De Allen-intervallen, of Allen-relaties, vormen een fundamenteel wiskundig kader voor het representeren en redeneren over tijd in kunstmatige intelligentie. In 1983 geïntroduceerd door James F. Allen, definieert deze benadering precies de kwalitatieve relaties die mogelijk zijn tussen twee tijdsintervallen.
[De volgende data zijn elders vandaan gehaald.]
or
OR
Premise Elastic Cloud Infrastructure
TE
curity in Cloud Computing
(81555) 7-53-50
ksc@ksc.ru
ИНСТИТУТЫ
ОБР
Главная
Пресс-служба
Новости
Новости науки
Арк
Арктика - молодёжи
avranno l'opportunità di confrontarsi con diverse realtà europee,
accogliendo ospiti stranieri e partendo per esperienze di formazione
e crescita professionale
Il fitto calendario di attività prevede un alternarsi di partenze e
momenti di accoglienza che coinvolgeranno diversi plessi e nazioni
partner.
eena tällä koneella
Er worden dertien basisrelaties onderscheiden, zoals "voorafgaan aan", "overlappen", "beginnen", "eindigen", waarmee complexe temporele scenario's gemodelleerd kunnen worden. Deze fijnmazigheid onderscheidt zich van andere tijdsmodellen zoals puur tijdspunten of eenvoudige start/eind-markeringen. Allen-intervallen zijn essentieel voor temporele inferentie, automatische planning en de analyse van gebeurtenisreeksen.
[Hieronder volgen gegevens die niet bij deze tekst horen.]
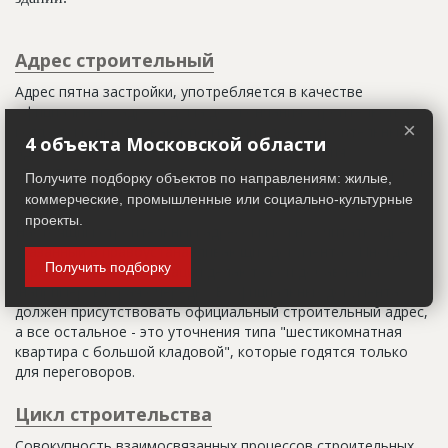
Адрес строительный
Адрес пятна застройки, употребляется в качестве
официального адреса дома до окончания строительства,
×
когда дому присваивают почтовый адрес. Строительный
4 объекта Московской области
адрес обычно состоит из трех частей: названия
строительного района (возможно, улицы), номера квартала
Получите подборку объектов по направлениям: жилые,
(не обязательно) и корпуса (владения).
коммерческие, промышленные или социально-культурные
проекты.
Настоящим строительным адресом можно считать адрес,
указанный в правоустанавливающих документах. Иногда
Получить подборку
строительные организации делают свои добавления
(например, вторая очередь). В официальных документах
должен присутствовать официальный строительный адрес,
а все остальное - это уточнения типа "шестикомнатная
квартира с большой кладовой", которые годятся только
для переговоров.
Цикл строительства
Совокупность взаимосвязанных процессов строительных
Toepassingsgevallen en praktijkvoorbeelden

Allen-intervallen worden gebruikt bij taakplanning, slimme agendabeheer, narratieve analyse, computationele biologie (bijvoorbeeld de volgorde van genexpressie) en temporeel redeneren in embedded systemen. Een persoonlijke assistent kan met deze relaties bijvoorbeeld controleren of afspraken elkaar niet overlappen, of potentiële conflicten in een complexe planning detecteren.

Belangrijkste softwaretools, bibliotheken en frameworks

Er zijn diverse softwarebibliotheken beschikbaar: PyInterval (Python), AllenIntervalAlgebra (Java), en modules in planningsframeworks zoals PDDL of Temporal Logic of Actions. Tools als AllenAI en de CSP-oplosser Gecode bieden eveneens ondersteuning voor redeneren over tijdsintervallen.

Recente ontwikkelingen en trends

Recente onderzoeken richten zich op het integreren van Allen-intervallen met probabilistische modellen en uitbreiding naar multivariate of onzekere situaties (temporele onzekerheid). Hun toepassing in machine learning, vooral voor sequentie-analyse (NLP, bio-informatica) en adaptieve planning in robotica, neemt snel toe. Er wordt ook gewerkt aan het optimaliseren van de schaalbaarheid van redeneringsalgoritmen om zeer grote verzamelingen intervallen in real-time te verwerken.